We chained the bikes to one of the many monkey-puzzle trees and walked instead through a beautiful forest of autumnal deciduous and monkey-puzzle trees. Both trees and ground were steaming gently as the morning sun broke through the canopy overhead.

The glacier was uninspiring, covered in ash from the volcano, which was steaming well. It seems that Pucon could be wiped out at any time should Villarrica blow.

We ate our lunch and then returned to the bikes. After a very short distance the screw attaching Dugly's gear mechanism to the frame disappeared and he stopped rather suddenly.

After some modifications involving bits of string we managed to get his bike to be able to freewheel and set off to find the nearest phone. My bike was in a better condition, but not much, with a razorblade saddle and brakes that didn't seem to have all that much effect.

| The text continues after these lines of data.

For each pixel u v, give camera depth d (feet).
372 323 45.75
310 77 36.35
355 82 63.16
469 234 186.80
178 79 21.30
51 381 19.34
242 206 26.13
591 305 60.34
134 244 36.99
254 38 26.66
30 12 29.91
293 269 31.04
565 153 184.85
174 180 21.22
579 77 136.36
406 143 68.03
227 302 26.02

After several terrifying descents where I had no control over my speed we got to the hotel at Termas Palguin but their satellite phone couldn't call the bike shop owner's mobile phone. The German-speaking owner suggested using the payphone at Saltos El Leon, further downhill.

Just as we arrived there so did the payphone maintenance man, who offered to take one of us and a bike back into Pucon. Dugly wanted to cycle back, so I got a lift.

All was well until we got to some roadworks and had to swerve suddenly as a car came towards us on our side of the road. We hit one of the small rocks used instead of cones and destroyed the front right tyre and wheel.

After changing the tyre we set off again and I dropped the bike off, in the end we only paid for one of them. I met Dugly back at the house and we went into town for beer, coffee and ice cream.

Thursday 6 April 2000

Got up and went into town trying to find transport out to a hot springs (much needed after the cycling). This wasn't easy as there weren't many people wanting to go out there and many agencies had minimum numbers for these trips.

Eventually we booked with Trancura, the biggest company in town, and left in the guide's car at 1130 for Termas Los Pozones. After a while in the thermal pools chatting to an English/Australian couple we went back into town for lunch.

This was where I first tried churrasco, basically a minute steak sandwich. After lunch we walked down to the lake and back to the Café Suiza for a coffee and ice cream.

Had an hour lounging on the beach and an hour on the Internet before walking to the bus terminal slightly outside town.